Em cinco meses destroçou uma herança de três anos, que começou a ser forjada na raiva pós-túnel, no ano em que a direcção do clube apostou todas as fichas num rookie chamado André Villas-Boas ao mesmo tempo que reforçou da melhor forma possível um plantel já de si repleto de excelentes jogadores com João Moutinho. Foi o principio de um triénio memorável que inclui três títulos consecutivos de liga, uma só derrota na competição nacional, um título europeu e um modelo de jogo sólido. Um 4-3-3 com uma organização defensiva perfeita, transições ágeis e um leque de jogadores top. Tudo isso agora é parte de uma memória distante. Paulo Fonseca é o responsável dessa metamorfose kafkiana. Hoje o FC Porto não sabe se é homem ou se é mosca. Já não há réstias do 4-3-3, perdido entre um 4-2-3-1 que desaproveita um dos melhores médios recuperadores do mundo e um 4-1-3-1-1 sem qualquer sensação de equilíbrio.
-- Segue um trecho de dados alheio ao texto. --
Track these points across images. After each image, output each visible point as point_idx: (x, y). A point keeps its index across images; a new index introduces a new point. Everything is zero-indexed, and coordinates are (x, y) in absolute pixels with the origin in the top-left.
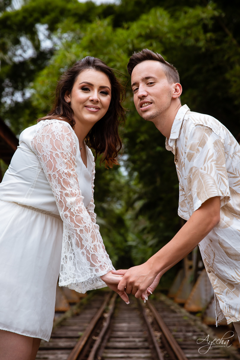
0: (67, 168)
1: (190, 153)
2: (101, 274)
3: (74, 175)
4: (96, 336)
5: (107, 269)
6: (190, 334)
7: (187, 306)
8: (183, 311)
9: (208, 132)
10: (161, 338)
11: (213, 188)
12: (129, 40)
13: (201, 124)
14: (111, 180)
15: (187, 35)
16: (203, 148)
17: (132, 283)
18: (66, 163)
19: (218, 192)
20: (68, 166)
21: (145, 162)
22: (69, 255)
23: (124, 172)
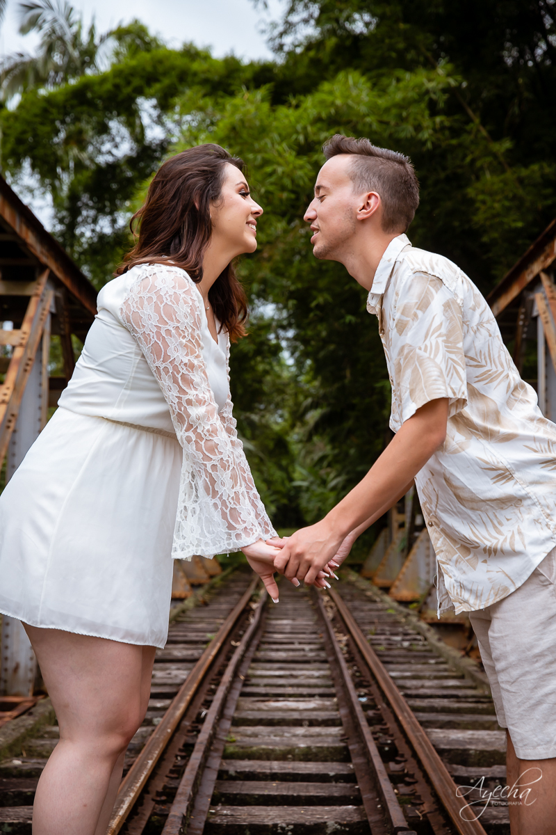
0: (187, 355)
1: (402, 321)
2: (246, 542)
3: (200, 367)
4: (236, 641)
5: (256, 535)
6: (398, 638)
7: (393, 590)
8: (387, 598)
9: (435, 285)
10: (347, 645)
11: (438, 382)
12: (299, 127)
13: (424, 270)
14: (266, 372)
15: (402, 119)
16: (424, 312)
17: (299, 556)
18: (186, 346)
19: (446, 390)
20: (189, 350)
21: (326, 342)
22: (190, 505)
23: (287, 358)
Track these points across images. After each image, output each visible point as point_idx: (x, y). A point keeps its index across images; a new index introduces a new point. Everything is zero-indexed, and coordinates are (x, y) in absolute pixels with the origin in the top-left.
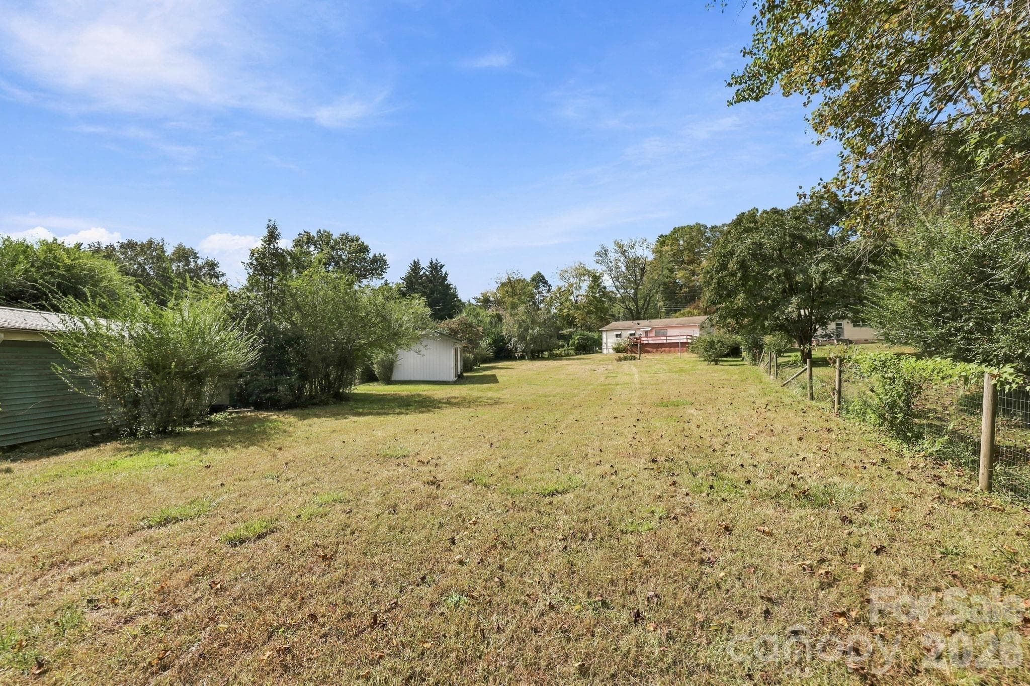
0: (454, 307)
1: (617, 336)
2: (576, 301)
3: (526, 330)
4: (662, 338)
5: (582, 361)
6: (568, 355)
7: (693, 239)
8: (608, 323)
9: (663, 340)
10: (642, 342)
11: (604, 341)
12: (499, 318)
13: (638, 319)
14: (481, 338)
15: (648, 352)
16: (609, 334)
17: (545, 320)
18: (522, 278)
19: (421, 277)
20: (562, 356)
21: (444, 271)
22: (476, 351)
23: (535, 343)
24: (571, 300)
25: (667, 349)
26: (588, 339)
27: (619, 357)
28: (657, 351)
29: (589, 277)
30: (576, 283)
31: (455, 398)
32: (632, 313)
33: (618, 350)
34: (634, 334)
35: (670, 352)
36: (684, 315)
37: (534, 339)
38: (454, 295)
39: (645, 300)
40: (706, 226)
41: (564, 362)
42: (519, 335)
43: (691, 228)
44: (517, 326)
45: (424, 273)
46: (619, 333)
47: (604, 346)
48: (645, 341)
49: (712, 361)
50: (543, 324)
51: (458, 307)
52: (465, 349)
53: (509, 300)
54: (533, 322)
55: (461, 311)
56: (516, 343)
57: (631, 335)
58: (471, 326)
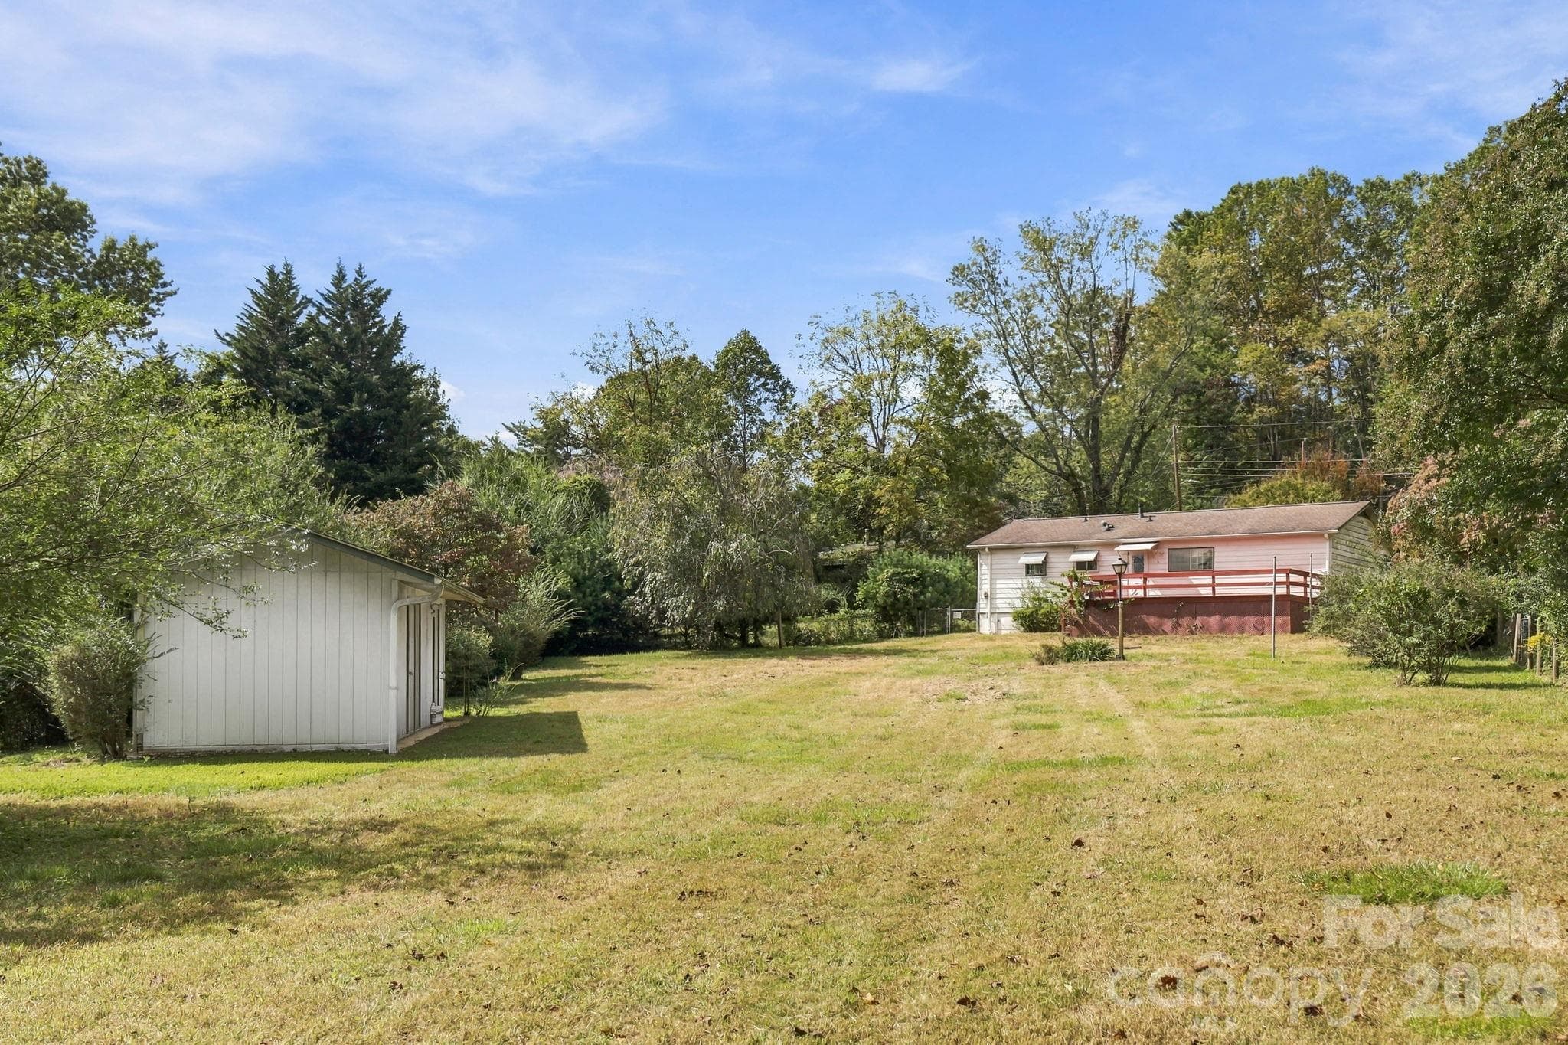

A defesa, outrora a grande arma do projecto AVB/VP é uma anedota com jogadores que nos últimos dois anos chamaram a atenção dos grandes da Europa perdidos num sistema que os deixa deslocados faces a qualquer rival. E claro, não há jogadores top porque a política comercial da SAD decidiu abdicar de duas jóias da coroa sem garantir a habitual transição, consequência de uma oferta irrecusável de mais um novo rico e de um deficit tremenda causado por uma péssima gestão a médio prazo. Mesmo assim a Paulo Fonseca entregou-se uma equipa à qual não se retirou nenhum jogador de última hora, com opções para quase todos os sectores de campo. E no entanto o caos reina. Um treinador apático (com um prazer sádico por lançar jogadores a cinco minutos do fim), uma descompensação nas suas eleições na pré-época (os extremos Iturbe e Kelvin foram deixados de lado) e um onze tipo que roça a mediania e onde cabem Licá e Josué, que a priori pareciam apenas opções de recurso. Com esse cenário desolador o FC Porto tem sido vulgarizado na Europa e perdeu o seu encanto no campeonato nacional. Lidera mais por defeito do que por virtude (o campeonato do seu rival directo tem sido tão mau, tal como a sua performance europeia), dando sinais de uma insegurança desconhecida até este ano. E em nenhum momento o timoneiro parece dar sinais de inverter o rumo. Pelo contrário, o seu discurso transborda uma arrogância inaudita para quem, até agora, representa tudo aquilo que está errado com um clube habituado a vencer sem demasiado esforço.
Paulo Fonseca acabará o ano como treinador do FC Porto.
É uma aposta arriscada da SAD e esta irá até ao fim com o treinador. Mesmo a mais do que provável eliminação precoce na Europa não será suficiente para substituir o treinador, da mesma forma que não foi com Vitor Pereira, um treinador que teve de lidar então com um balneário em revolta, que não recebia a tempo e horas e com vários jogadores que viviam a sensação de promessas por cumprir. Sendo Jorge Jesus o treinador hara-kiri habitual, o Sporting um projecto em desenvolvimento e o Braga uma sombra do que ambicionou ser, Paulo Fonseca pode ser campeão português em Maio. Seria, provavelmente, um dos piores treinadores em ostentar o título. Algo possível apenas num clube como o FC Porto. Mas ao contrário de Artur Jorge, Mourinho e Villas-Boas, verdadeiros génios dos bancos, nunca será um produto exportável para brilhar lá fora. É, como o plantel do FC Porto, para consumo interno. Está de acordo com a mentalidade e falta de ambição da linha que procura suceder a Pinto da Costa dentro do clube, mais preocupada com os negócios que com o prestigio internacional, mais interessada na compra e venda do que na glória europeia. Para essa linha, Paulo Fonseca é um treinador suficiente. Para os que aspiram a algo mais, os que pensam que a conjugação de uma secretaria-técnica de topo com um treinador de talento e com anos para trabalhar poderia ser fascinante, é apenas mais um reflexo do caos emocional em que vive o Dragão.